Monday, January 6, 2014

The bodhisattva's tears

I've been thinking about emotion and awakening.  During the period when I was waking up, I'd go to satsang dry eyed, but I'd always be crying by the end.  Sometimes I cried all the way through, from the time I sat down.  Some people probably thought this was weird, but what was happening inside was too important for me to worry about what others thought.  I never could really pin down what the tears were about except that they seemed to correspond to some kind of opening in me.

The other night I was watching a program of Tony Bennett singing duets with other well-known singers and I found tears in my eyes.  The songs were mostly love songs and the singing was beautiful.  Were these tears coming from the same place?

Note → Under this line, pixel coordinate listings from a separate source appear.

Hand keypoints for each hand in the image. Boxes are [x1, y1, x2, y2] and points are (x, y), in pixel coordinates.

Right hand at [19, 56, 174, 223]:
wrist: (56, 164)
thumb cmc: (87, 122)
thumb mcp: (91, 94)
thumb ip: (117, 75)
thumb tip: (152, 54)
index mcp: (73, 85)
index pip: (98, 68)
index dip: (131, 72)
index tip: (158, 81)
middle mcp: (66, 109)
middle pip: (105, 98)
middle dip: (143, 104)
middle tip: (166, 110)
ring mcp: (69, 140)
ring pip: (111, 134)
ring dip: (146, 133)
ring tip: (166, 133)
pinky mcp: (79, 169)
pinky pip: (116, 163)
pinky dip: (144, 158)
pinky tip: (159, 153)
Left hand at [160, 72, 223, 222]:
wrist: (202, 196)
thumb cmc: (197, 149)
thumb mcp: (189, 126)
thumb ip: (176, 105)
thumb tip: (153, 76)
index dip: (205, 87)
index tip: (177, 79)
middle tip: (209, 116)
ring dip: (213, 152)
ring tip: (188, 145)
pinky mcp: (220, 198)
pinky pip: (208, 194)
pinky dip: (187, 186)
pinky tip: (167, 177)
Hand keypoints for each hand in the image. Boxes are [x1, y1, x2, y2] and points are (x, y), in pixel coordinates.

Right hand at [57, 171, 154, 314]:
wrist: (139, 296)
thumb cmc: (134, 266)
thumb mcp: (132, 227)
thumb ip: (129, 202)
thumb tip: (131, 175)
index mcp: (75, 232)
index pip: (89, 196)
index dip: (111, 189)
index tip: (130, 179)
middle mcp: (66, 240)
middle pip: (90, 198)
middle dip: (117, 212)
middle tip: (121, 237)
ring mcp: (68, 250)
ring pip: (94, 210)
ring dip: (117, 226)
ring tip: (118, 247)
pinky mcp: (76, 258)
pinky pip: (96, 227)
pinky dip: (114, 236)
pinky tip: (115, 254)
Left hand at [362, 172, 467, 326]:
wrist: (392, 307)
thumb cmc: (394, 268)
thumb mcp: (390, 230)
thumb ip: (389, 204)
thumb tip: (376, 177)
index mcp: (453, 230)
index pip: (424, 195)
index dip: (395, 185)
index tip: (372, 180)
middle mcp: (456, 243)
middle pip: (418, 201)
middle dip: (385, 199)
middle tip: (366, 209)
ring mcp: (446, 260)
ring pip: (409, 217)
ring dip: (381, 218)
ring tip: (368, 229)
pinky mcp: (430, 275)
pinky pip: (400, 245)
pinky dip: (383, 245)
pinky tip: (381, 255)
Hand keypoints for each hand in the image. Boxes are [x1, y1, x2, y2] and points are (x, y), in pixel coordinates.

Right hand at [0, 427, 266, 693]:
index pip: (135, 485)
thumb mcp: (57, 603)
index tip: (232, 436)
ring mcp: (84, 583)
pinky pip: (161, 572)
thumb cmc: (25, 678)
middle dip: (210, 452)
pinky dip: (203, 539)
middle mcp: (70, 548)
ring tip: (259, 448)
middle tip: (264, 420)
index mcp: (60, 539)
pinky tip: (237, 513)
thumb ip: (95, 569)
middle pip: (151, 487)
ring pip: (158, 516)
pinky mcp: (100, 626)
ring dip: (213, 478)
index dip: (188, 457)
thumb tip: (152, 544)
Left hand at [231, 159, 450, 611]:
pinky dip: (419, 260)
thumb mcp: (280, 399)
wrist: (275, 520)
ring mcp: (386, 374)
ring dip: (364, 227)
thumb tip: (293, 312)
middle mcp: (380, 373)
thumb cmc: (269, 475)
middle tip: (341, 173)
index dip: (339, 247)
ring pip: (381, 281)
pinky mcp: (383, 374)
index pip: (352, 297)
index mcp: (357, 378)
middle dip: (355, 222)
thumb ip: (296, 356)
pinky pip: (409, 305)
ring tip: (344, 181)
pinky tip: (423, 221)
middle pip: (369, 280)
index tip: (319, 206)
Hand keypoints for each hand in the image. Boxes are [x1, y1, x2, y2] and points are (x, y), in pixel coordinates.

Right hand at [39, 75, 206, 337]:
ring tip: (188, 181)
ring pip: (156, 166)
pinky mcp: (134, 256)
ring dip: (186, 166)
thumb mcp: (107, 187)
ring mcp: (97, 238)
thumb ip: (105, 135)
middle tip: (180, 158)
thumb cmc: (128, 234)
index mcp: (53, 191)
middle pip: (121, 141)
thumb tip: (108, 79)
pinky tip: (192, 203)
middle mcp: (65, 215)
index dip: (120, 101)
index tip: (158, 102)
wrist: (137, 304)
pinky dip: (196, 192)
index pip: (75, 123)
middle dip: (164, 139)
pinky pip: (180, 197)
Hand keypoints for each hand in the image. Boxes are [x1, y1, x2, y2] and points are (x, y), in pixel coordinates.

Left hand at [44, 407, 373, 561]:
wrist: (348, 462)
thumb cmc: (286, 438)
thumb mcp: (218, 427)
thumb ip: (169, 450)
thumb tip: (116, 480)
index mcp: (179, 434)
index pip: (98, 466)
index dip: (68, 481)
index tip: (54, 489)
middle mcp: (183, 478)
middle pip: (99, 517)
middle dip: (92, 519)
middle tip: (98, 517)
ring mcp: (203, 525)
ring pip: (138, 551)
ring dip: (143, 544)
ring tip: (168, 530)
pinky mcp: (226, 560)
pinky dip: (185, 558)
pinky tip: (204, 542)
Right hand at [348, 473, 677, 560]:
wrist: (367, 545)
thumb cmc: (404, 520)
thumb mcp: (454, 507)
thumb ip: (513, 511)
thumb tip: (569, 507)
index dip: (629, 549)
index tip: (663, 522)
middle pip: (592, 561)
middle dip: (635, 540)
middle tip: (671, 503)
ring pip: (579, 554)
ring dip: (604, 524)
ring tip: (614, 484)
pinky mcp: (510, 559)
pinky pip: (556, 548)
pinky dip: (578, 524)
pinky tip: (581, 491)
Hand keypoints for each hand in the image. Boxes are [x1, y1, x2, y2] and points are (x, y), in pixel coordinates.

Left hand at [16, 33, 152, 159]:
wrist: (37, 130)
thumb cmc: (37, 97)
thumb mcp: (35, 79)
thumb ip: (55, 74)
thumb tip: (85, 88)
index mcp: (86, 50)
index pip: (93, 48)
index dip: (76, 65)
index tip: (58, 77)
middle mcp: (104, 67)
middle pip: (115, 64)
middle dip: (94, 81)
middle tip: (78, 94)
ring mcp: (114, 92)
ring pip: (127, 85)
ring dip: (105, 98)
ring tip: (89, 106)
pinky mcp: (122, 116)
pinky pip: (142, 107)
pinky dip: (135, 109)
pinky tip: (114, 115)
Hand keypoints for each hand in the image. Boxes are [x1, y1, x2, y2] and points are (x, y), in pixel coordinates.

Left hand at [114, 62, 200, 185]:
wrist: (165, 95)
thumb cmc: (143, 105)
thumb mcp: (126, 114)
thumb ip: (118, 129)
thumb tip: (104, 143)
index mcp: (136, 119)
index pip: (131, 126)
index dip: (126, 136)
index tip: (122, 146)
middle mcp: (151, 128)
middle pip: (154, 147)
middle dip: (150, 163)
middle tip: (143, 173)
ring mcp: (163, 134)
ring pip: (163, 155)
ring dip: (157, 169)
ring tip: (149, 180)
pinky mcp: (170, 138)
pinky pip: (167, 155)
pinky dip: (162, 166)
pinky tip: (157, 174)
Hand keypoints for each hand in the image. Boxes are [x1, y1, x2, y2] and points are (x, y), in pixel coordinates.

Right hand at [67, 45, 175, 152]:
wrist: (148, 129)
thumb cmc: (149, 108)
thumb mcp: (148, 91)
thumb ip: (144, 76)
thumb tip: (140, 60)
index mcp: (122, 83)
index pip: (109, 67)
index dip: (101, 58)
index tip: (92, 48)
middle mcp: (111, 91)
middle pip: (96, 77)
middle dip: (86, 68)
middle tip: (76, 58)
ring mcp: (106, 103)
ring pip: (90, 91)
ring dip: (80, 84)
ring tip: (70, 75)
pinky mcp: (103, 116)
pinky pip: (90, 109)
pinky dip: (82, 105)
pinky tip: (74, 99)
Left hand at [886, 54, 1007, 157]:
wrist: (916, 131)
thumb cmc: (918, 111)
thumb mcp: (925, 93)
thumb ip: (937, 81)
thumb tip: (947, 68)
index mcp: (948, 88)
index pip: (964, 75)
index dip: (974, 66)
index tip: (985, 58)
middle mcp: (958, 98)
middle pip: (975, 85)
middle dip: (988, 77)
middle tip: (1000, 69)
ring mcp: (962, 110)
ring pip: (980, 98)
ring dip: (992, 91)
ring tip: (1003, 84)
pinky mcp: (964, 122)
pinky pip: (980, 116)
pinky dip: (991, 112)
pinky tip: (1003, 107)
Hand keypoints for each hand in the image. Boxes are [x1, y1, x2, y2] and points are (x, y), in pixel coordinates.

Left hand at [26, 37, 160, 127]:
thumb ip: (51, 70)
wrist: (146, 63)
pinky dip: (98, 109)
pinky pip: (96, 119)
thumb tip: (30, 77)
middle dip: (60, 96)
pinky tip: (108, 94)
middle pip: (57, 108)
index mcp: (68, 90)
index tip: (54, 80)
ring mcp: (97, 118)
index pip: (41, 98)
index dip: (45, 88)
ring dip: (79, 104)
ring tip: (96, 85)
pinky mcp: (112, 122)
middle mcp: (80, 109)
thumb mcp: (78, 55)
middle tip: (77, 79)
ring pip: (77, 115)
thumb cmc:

I ask this because my inclination has always been to demean the latter kind of tears as just "emotional."  The tears sitting in front of my teacher at satsang came, I imagined, from a truer place.  Now I'm wondering.

I think there are bodhisattvas who are portrayed as having a tear on their cheek.  Such a tear represents compassion for humanity.  But what is compassion?  Is it, as we often assume, akin to pity?  Is it hope that suffering humanity will get with the program and wake up?  I DON'T THINK SO.

Now, suddenly, I see anew the idea that a bodhisattva is one who has reached the door to enlightenment but turns back and vows not to enter nirvana until all are enlightened.  This is not a choice made out of self-sacrifice but one made out of the realization that to live this life as an awake being is the very best choice that can be made -- because when life is looked at from the awake perspective, the kind of suffering that comes from needing things to be different disappears. One doesn't shed a tear because people are suffering and need to change but in appreciation of the bounty that life is -- and the bounty now also includes sorrow and longing and desire and everything that one experiences, each moment.